With a glut of vintage consumer electronics available from eBay it should be easy to relive your glory days, right? Unfortunately the march of time means that finding gear is easy but finding gear that works is not. So was the case when [Amen] acquired not one, but two used calculator/computer units hoping to end up with one working device. Instead, he went down the rabbit hole of redesigning his own electronics to drive the Casio QT-1 seen here.
Especially interesting is the prototyping process for the replacement board. [Amen] used a “BluePill” STM32 microcontroller board at its heart, and used point-to-point soldering for the rest of the circuitry on a rectangle of protoyping board. That circuit is non-trivial, needing a 23 V source to drive the original VFD from the computer, a battery-backed real-time-clock (MCP7940), and a GPIO expander to scan the keys on the keypad.
It worked great, but couldn’t be cut down to fit in the case.

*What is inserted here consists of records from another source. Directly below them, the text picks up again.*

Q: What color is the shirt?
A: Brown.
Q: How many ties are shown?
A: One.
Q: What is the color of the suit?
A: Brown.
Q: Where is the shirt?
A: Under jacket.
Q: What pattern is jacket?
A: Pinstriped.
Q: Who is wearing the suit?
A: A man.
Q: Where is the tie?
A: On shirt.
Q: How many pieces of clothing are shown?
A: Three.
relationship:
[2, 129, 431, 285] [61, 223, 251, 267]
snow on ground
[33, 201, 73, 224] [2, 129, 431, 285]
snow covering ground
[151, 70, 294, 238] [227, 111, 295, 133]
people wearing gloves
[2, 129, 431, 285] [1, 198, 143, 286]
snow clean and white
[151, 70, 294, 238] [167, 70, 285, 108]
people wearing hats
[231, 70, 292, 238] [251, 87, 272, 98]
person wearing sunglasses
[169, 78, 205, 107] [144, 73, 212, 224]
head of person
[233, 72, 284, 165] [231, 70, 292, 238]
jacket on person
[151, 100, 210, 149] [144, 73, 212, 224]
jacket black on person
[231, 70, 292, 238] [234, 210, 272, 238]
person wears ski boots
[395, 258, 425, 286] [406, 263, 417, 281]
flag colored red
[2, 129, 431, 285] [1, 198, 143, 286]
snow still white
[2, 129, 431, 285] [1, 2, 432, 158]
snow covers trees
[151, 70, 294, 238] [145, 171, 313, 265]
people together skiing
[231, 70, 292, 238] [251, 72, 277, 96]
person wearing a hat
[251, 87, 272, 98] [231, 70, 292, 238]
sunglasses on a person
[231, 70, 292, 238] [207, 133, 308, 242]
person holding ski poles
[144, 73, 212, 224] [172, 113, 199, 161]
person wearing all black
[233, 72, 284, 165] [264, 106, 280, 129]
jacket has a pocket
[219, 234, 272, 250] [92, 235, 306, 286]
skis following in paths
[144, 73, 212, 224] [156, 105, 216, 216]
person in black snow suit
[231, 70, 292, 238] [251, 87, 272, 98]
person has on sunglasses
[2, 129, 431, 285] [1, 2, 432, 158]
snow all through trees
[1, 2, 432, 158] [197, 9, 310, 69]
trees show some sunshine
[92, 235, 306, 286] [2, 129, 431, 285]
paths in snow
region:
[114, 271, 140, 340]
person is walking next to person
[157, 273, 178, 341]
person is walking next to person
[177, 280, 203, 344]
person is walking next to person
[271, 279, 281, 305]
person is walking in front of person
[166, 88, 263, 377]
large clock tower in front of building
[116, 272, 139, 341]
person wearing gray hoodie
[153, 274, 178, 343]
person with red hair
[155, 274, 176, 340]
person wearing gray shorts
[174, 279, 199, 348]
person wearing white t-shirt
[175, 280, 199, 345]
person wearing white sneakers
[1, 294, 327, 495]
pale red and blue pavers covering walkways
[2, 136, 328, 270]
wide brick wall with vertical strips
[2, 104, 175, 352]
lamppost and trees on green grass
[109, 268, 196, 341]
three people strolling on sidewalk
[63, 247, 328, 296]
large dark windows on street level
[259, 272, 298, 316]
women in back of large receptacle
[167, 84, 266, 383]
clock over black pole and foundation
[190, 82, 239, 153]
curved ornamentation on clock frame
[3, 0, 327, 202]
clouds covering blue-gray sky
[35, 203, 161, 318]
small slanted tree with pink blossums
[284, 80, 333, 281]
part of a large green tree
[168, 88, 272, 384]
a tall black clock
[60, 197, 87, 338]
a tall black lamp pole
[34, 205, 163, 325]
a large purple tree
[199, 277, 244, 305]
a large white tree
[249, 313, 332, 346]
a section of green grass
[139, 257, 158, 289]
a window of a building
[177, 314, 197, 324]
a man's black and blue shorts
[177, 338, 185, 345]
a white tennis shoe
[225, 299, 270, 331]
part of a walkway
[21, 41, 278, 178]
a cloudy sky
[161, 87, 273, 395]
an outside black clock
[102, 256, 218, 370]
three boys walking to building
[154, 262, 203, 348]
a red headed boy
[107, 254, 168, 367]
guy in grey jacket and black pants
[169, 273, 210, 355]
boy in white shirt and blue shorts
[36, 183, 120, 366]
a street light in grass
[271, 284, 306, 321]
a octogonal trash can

The solution was a PCB designed to fit the footprint of the original. The modern guts still need more firmware work and a couple of tweaks like nudging that 23 V rail a bit higher to 26 V for better brightness, but the work already warrants a maniacal cry of “It’s Alive!”.
This isn’t [Amen’s] first rodeo. Back in March we looked in on another vintage Casio refurb that sniffed out the display protocol.